To produce the fractal retinal implant, the team must now hurdle at least three more major challenges. The first? “Showing that we can ‘talk’ to neurons growing on the chips, by pulsing the neurons with voltages applied to the nanotubes and measuring the neuron signaling,” Alemán says. Next, they must interface their retinal electrodes with existing technologies that convert light to electricity, which happens naturally in healthy eyes and is the key to “seeing.” Finally, they’ll shrink the implant down to the optimal size for Niell to place in the eyes of blind mice. If they can see, and more funding becomes available, the project could advance to human subjects.Student researchers incubate neurons with the electrodes. Within a week, the cells are growing on the nanotube forest as if attached by Velcro. “Our students have worked incredibly hard together to perfect the harvesting and culturing of neurons,” Alemán says. “They learned the technique from our collaborator Maria Thereza Perez of Lund University in Sweden. It would have been impossible without her.”
For an implant recipient, this would make the difference between navigating an open doorway and being able to read facial expressions.
The stage was set for the implant project in 2015, when Taylor patented technology that covers any generic interface for connecting any electronics to a nerve. He shares the patent with Simon Brown, his research collaborator at New Zealand’s University of Canterbury, and their respective institutions. Soon after, Taylor bested more than 950 competing ideas to win an InnoCentive Prize. Next came two invitations to the White House and $1.8 million to cover startup costs from the W. M. Keck Foundation and the UO.
Taylor says this work builds on the UO’s 60-year tradition encouraging scientists in different fields to join forces. It also provides a glimpse of things to come from the UO’s new Phil and Penny Knight Campus for Accelerating Scientific Impact, whose mission is to make new treatments and technologies available as quickly as possible by applying a practical focus to insights gained from fundamental research.
Although the team’s current focus is human vision, Taylor says fractal technology is generic.

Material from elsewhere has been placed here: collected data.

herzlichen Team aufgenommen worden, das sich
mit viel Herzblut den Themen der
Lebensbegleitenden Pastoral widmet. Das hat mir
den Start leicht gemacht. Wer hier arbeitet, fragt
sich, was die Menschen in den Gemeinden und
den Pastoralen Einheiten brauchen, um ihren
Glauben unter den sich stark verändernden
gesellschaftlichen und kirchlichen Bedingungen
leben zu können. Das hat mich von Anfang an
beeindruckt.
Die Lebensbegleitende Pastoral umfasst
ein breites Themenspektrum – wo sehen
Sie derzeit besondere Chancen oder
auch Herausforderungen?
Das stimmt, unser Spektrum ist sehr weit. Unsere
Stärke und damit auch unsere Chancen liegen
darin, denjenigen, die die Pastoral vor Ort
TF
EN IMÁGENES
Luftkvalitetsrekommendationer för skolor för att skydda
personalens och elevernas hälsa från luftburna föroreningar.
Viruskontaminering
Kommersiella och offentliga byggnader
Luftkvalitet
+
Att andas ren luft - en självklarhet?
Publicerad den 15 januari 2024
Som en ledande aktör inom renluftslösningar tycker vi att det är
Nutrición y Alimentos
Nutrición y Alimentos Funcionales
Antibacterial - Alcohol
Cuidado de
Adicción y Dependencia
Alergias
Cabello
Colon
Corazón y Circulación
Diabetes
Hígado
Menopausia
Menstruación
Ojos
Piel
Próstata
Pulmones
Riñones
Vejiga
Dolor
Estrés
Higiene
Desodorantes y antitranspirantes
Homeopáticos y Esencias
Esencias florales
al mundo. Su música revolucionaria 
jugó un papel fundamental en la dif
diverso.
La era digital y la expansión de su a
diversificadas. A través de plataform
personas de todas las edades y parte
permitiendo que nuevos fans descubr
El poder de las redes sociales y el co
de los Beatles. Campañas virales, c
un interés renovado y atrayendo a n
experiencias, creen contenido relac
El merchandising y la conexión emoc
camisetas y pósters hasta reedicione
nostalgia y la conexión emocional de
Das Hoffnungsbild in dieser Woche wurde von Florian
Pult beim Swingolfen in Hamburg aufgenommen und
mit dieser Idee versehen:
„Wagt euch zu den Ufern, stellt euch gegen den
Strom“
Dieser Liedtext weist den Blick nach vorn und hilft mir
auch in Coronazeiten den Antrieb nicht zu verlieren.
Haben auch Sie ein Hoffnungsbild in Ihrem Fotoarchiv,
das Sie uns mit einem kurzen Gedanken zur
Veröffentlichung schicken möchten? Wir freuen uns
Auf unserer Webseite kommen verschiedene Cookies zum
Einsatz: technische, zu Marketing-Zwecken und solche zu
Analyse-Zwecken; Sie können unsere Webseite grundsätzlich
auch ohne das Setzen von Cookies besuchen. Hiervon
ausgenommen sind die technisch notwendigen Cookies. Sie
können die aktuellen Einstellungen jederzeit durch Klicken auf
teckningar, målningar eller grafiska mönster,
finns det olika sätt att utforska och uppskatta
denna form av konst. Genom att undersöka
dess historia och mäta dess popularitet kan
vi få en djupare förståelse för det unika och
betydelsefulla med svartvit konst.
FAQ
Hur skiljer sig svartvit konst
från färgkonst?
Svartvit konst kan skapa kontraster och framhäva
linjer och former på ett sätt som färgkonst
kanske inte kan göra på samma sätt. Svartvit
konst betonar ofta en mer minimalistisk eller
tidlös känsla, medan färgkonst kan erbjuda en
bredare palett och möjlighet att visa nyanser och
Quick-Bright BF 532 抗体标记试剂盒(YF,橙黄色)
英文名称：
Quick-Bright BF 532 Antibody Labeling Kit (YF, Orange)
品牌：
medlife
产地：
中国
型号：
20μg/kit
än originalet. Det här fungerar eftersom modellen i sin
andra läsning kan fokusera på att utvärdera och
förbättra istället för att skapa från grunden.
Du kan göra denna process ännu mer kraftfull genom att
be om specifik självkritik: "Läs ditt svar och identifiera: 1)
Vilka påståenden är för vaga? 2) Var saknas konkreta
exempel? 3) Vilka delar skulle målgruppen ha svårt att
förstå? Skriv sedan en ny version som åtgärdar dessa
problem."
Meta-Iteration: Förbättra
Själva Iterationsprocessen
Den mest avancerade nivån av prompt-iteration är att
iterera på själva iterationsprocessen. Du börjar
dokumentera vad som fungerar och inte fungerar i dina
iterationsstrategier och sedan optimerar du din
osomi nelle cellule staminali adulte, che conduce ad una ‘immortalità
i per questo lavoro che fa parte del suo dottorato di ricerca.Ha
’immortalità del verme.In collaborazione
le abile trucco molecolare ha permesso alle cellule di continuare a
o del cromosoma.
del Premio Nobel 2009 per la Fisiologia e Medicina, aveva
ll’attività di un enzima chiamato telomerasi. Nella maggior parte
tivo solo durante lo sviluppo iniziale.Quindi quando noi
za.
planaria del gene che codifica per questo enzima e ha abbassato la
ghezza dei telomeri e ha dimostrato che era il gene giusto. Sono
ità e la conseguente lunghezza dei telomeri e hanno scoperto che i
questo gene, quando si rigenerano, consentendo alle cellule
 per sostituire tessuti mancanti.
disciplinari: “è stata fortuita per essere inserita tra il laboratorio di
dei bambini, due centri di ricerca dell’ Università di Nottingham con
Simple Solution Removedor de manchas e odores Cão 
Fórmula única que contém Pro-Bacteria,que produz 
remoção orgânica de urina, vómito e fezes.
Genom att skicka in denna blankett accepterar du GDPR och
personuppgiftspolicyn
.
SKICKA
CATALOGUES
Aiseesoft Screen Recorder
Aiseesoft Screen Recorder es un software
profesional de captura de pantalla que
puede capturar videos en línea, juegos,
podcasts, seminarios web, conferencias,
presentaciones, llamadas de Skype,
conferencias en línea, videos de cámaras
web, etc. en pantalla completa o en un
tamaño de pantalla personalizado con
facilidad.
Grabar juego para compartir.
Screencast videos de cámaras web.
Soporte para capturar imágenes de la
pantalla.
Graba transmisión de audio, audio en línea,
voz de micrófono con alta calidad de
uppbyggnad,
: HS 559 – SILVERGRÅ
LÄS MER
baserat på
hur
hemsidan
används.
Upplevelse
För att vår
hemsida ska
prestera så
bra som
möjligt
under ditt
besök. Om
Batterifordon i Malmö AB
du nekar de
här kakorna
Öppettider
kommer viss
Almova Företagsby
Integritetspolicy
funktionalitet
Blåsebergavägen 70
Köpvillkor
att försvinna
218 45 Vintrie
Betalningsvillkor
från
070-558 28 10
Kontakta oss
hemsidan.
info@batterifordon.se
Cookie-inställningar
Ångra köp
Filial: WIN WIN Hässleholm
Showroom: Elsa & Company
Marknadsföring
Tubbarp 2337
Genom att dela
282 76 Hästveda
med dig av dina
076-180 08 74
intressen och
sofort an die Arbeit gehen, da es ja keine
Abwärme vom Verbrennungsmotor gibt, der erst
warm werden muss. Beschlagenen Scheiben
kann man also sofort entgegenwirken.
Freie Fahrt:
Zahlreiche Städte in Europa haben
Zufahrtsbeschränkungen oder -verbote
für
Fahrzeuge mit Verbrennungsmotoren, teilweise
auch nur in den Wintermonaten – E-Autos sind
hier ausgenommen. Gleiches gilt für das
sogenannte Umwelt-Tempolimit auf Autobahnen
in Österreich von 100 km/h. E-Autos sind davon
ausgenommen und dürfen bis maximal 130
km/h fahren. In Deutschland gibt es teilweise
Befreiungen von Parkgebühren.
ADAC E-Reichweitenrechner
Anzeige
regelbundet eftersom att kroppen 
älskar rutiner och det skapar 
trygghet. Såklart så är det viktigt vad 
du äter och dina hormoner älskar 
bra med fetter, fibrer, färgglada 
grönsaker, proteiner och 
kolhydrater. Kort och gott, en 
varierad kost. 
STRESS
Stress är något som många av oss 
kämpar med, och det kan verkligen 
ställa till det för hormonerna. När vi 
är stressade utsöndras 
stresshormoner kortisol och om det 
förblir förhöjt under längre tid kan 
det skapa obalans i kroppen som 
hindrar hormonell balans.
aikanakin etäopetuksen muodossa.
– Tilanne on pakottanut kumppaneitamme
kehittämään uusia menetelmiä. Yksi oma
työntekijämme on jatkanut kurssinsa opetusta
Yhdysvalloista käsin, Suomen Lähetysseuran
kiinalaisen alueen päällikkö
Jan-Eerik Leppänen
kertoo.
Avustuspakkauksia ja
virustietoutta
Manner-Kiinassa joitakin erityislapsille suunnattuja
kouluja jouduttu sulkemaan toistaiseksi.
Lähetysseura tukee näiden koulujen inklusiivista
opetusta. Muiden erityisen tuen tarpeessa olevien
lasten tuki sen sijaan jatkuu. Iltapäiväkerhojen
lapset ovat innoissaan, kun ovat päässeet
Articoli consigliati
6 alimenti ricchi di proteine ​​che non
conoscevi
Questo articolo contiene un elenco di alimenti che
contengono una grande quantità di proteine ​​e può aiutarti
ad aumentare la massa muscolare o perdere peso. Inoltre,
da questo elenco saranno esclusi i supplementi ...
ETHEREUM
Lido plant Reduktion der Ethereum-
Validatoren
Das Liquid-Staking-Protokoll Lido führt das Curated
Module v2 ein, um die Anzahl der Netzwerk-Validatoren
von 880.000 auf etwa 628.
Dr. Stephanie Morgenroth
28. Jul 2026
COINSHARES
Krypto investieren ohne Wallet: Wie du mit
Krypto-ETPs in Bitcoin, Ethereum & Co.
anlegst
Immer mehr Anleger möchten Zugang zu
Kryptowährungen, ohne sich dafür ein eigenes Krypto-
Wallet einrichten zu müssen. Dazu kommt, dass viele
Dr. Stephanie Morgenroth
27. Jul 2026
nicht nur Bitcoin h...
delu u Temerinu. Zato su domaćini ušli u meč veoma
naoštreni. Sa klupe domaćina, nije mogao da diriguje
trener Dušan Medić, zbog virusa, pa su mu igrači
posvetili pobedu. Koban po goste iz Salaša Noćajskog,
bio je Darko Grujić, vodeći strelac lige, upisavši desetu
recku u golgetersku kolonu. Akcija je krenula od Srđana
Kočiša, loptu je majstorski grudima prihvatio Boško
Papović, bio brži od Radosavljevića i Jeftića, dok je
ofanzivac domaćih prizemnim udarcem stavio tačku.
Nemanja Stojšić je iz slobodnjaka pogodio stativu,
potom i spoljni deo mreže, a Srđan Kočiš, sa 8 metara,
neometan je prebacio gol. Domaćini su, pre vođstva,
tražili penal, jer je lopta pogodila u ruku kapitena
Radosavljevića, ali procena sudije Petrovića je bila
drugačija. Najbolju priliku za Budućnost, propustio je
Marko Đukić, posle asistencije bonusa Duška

If it repairs vision, it may also restore or enhance any number of things, from hearing to touch to targeting particular regions of the brain. “Long-term, a project like this is so exciting that you’ve got to be careful not to overexcite people,” he says, “but I really do think the sky’s the limit for this idea of interfacing artificial devices with living systems like the human body.”
Taylor, a trained painter and photographer famous for many discoveries involving fractal patterns, says it was probably inevitable that he’d end up looking at vision. But he emphasizes that he could never attempt this project alone.
“I’m always amazed at how if you keep your eyes open, you create your own luck,” he says, “and you get attracted to people who can help you.”
Melody Ward Leslie, BA ’79, is a UO staff writer.